De la mano de la criminalización de la pobreza viene la creación de estereotipos peligrosos: zonas peligrosas, ciudades peligrosas, personas peligrosas. Se infunde miedo a través de la creación de cartografías de la violencia, y del establecimiento de nuevos racismos alrededor de quienes pueden ser potencialmente peligrosos, y todo ello, aupado por los mensajes incesantemente difundidos a través de los medios de comunicación. 

La delincuencia no solo debe mirarse como causa de la inseguridad, sino también como consecuencia de ella. Cuando el Estado decide no asistir a ciertos estratos sociales, cuando no crea mecanismos de acceso real a servicios públicos de calidad, excluye y condena a grupos enteros a la marginalidad de lo social, lo que los obliga a la creación de nuevos vínculos que les permita la reproducción de condiciones mínimas para la sobrevivencia.

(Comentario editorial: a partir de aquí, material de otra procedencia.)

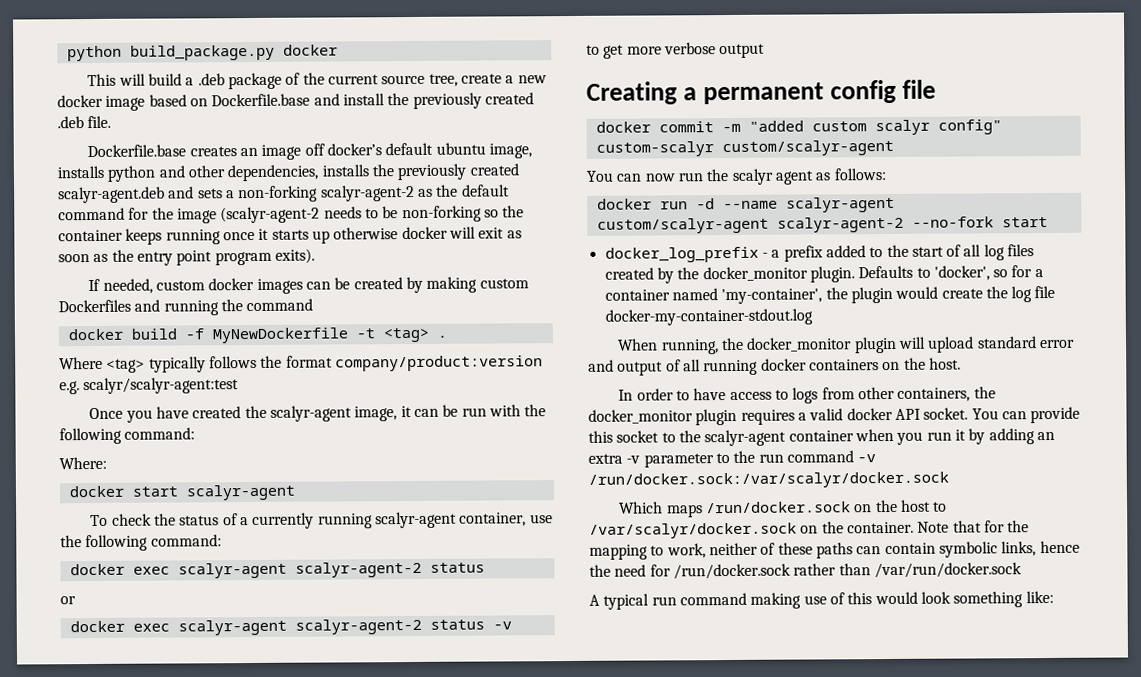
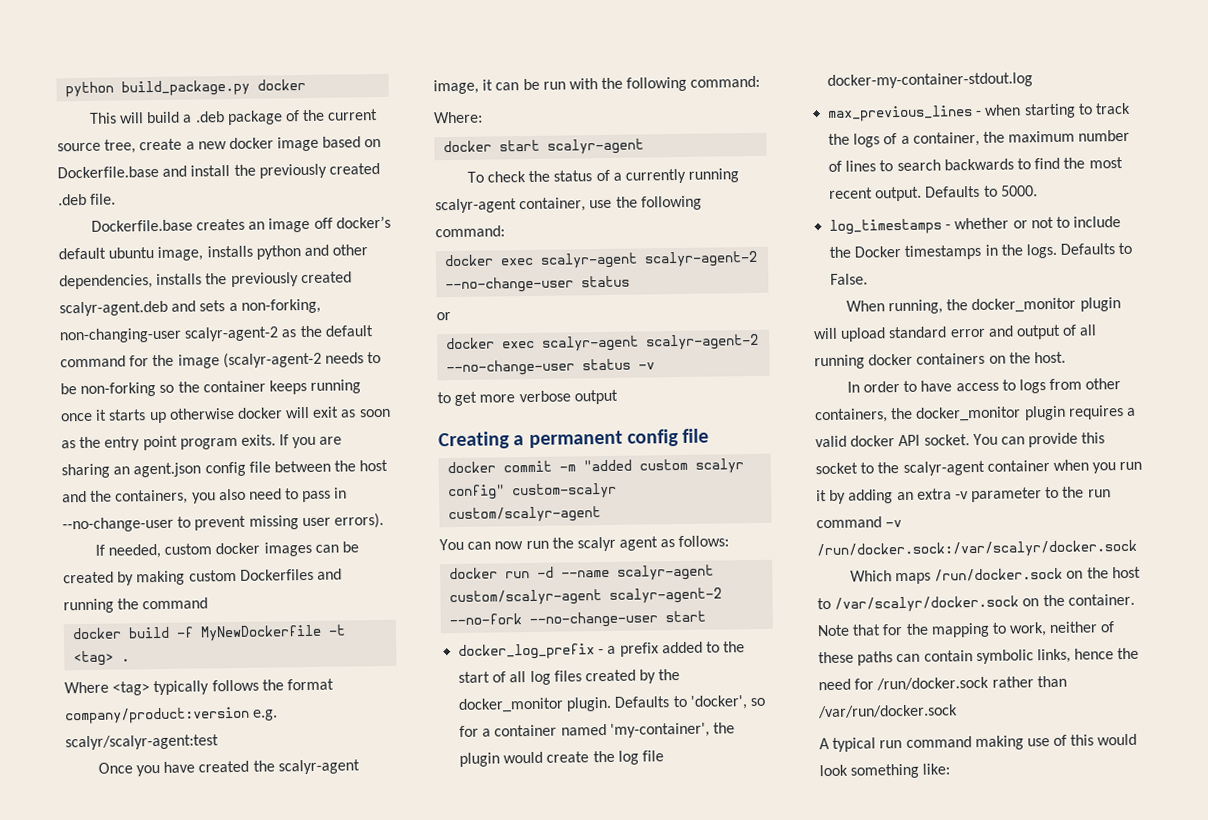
[238,185,319,203] non-forking -> [240,298,321,314] [59,327,182,344] non-forking, non-changing-user
[274,248,315,264] exits). -> [240,434,343,449] [61,459,389,479] [62,487,348,505] [62,512,384,533] exits. If you are sharing an agent.json config file between the host and the containers, you also need to pass in --no-change-user to prevent missing user errors).
(422, 569) none -> [445,276,575,294] --no-change-user
(422, 626) none -> [446,359,576,377] --no-change-user
(994, 222) none -> [529,611,659,629] --no-change-user
(813, 317) none -> [827,102,1131,122] [828,129,1131,148] [828,157,1123,172] [829,185,1038,202] [829,216,1122,235] [829,242,1133,260] [830,273,869,285] // max_previous_lines - when starting to track the logs of a container, the maximum number of lines to search backwards to find the most recent output. Defaults to 5000. // log_timestamps - whether or not to include the Docker timestamps in the logs. Defaults to False.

A nivel global la evidencia es contundente: la violencia, el crimen y la delincuencia están fuertemente correlacionados con la pobreza y la desigualdad (ver Blau & Blau, 1982; Fajnzylber et al., 2002; Kelly, 2000). Los eslabones más débiles de la sociedad son, frecuentemente, quienes llenan las cárceles. Los centros carcelarios deben pensarse con un fortalecido trabajo social, solucionando el problema del hacinamiento, eliminando las condiciones infrahumanas, la violencia, el temor, y permitiendo acceso a salud y educación. Políticas públicas que modifiquen el ambiente carcelario son urgentes, de lo contrario la privación de la libertad y el control del privado de la libertad en ese escenario seguirá siendo un fracaso. También son urgentes políticas públicas que atiendan las raíces del problema: la pobreza y la desigualdad.

Ideas relevantes

  • En la construcción social del orden se construyó también la idea del enemigo social, el delincuente.
  • La privación de la libertad que constituye el castigo no sirve para rehabilitarse, esto porque la acepción misma de rehabilitación es erradamente concebida.
  • Lo que ha incrementado el hacinamiento en los centros penitenciarios, llegando a su pico más alto en 2018 con un 34% de hacinamiento, y en el 2020 con un 30%. 
  • Hay un sistemático proceso de criminalización de la pobreza, eso quiere decir, que las conductas mayormente sentenciadas como punibles que reciben la fuerza represiva del Estado, están ligadas a delitos menores, y quienes reciben las penas son personas que están en condiciones de vulnerabilidad.

Referencias:

Blau, J., & Blau, P. (1982). The Cost of Inequality: Metropolitan Structure and Violent Crime. American Sociological Review47(1), 114–129.

Fajnzylber, P., Lederman, D., & Loayza, N. (2002). Inequality and Violent Crime. The Journal of Law and Economics45(1).

Kelly, M. (2000). Inequality and Crime. Review of Economics and Statistics82(4), 530–539.

Rousseau, J.-J. (2007). El contrato social. Espasa.

Zaffaroni, E. R. (2009). El enemigo en el derecho penal. EDIAR.